En France, sous la présidence de Joseph Stiglitz, une commission a remis en septembre 2009 une analyse transversale sur la mesure des performances économiques et du progrès social. Les préconisations du rapport Stiglitz constituent une feuille de route pour l’enrichissement des statistiques publiques, et un axe de travail essentiel pour l’Insee.

Au niveau des territoires,  l’association des Régions de France (ARF) promeut l’usage de nouveaux indicateurs de développement dans le pilotage des politiques publiques se basant sur la réalité du développement humain, du bien-être, et sur la durabilité à l’égard des ressources naturelles afin de promouvoir un nouveau modèle de développement.

En 2010, la Commission développement durable et environnement de l’ARF présidée par Jean-Jack Queyranne, Président de la Région Rhône-Alpes, a confié à Myriam Cau, Vice-Présidente de la Région Nord – Pas de Calais au développement durable, à l’évaluation et à la démocratie participative, le soin de piloter un groupe de travail ayant pour objectif de construire de nouveaux indicateurs de développement humain et durable.
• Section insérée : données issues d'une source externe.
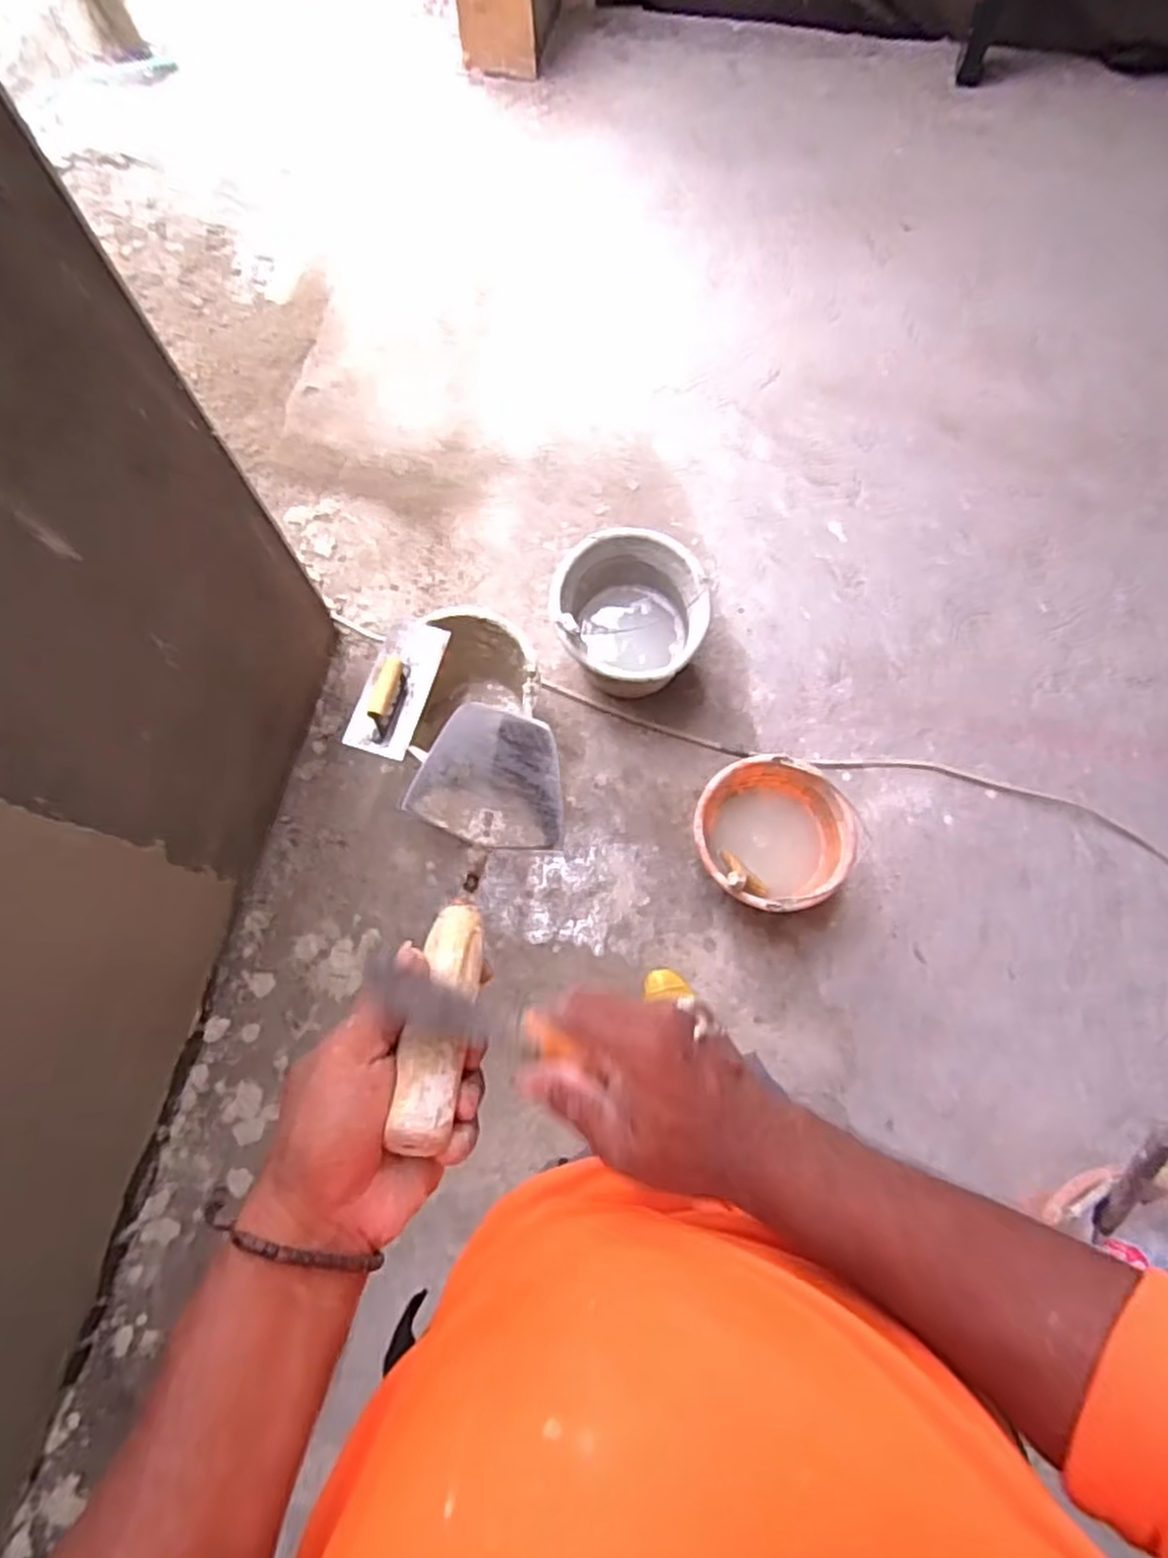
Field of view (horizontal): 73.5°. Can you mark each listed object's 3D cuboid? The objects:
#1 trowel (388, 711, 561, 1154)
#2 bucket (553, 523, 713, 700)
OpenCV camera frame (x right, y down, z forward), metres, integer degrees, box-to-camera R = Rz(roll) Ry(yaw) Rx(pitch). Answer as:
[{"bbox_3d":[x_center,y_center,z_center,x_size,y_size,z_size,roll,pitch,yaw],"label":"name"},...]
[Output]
[{"bbox_3d":[-0.059,0.053,0.432,0.083,0.039,0.278,3,49,2],"label":"trowel"},{"bbox_3d":[0.082,-0.285,1.434,0.263,0.196,0.254,0,71,1],"label":"bucket"}]

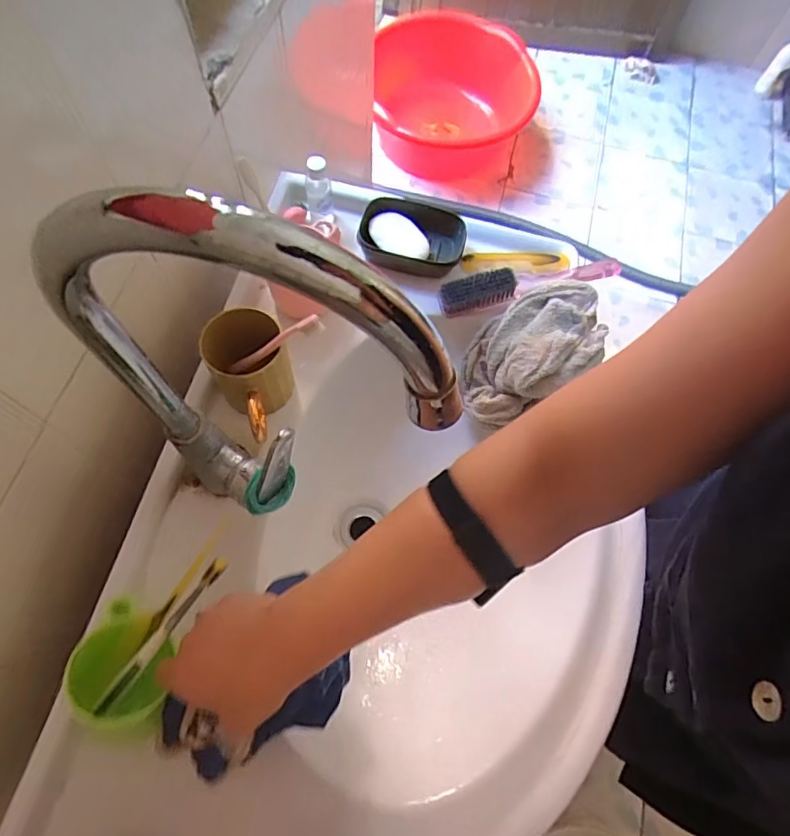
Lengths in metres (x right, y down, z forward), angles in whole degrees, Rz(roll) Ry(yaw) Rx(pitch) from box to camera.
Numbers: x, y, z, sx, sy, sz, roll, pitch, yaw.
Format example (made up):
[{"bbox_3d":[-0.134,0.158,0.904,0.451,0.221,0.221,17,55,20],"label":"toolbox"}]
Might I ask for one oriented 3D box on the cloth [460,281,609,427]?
[{"bbox_3d":[0.167,-0.080,0.629,0.201,0.086,0.119,-37,74,-17],"label":"cloth"}]

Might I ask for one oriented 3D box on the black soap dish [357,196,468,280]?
[{"bbox_3d":[0.021,-0.222,0.664,0.131,0.040,0.092,9,67,0],"label":"black soap dish"}]

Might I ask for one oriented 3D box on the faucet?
[{"bbox_3d":[-0.080,0.003,0.332,0.218,0.331,0.057,12,67,2],"label":"faucet"}]

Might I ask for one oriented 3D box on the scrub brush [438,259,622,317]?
[{"bbox_3d":[0.165,-0.173,0.651,0.232,0.036,0.046,-15,69,-10],"label":"scrub brush"}]

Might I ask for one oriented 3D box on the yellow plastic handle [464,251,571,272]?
[{"bbox_3d":[0.156,-0.201,0.685,0.138,0.022,0.028,-1,67,-4],"label":"yellow plastic handle"}]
Ce travail de fond a notamment permis de créer des déclinaisons régionales de indice de développement humain (IDH-2), de l’indice de santé sociale (ISS) et de l’empreinte écologique. Ces nouveaux indicateurs offrent une nouvelle grille d’analyse des territoires.

L’ARF a d’ores et déjà proposé ces indicateurs à l’Union européenne en vue de remplacer le PIB dans la répartition des fonds de cohésion. Pionnières au plan national, les Régions françaises envisagent promouvoir ces nouveaux indicateurs sur le plan européen.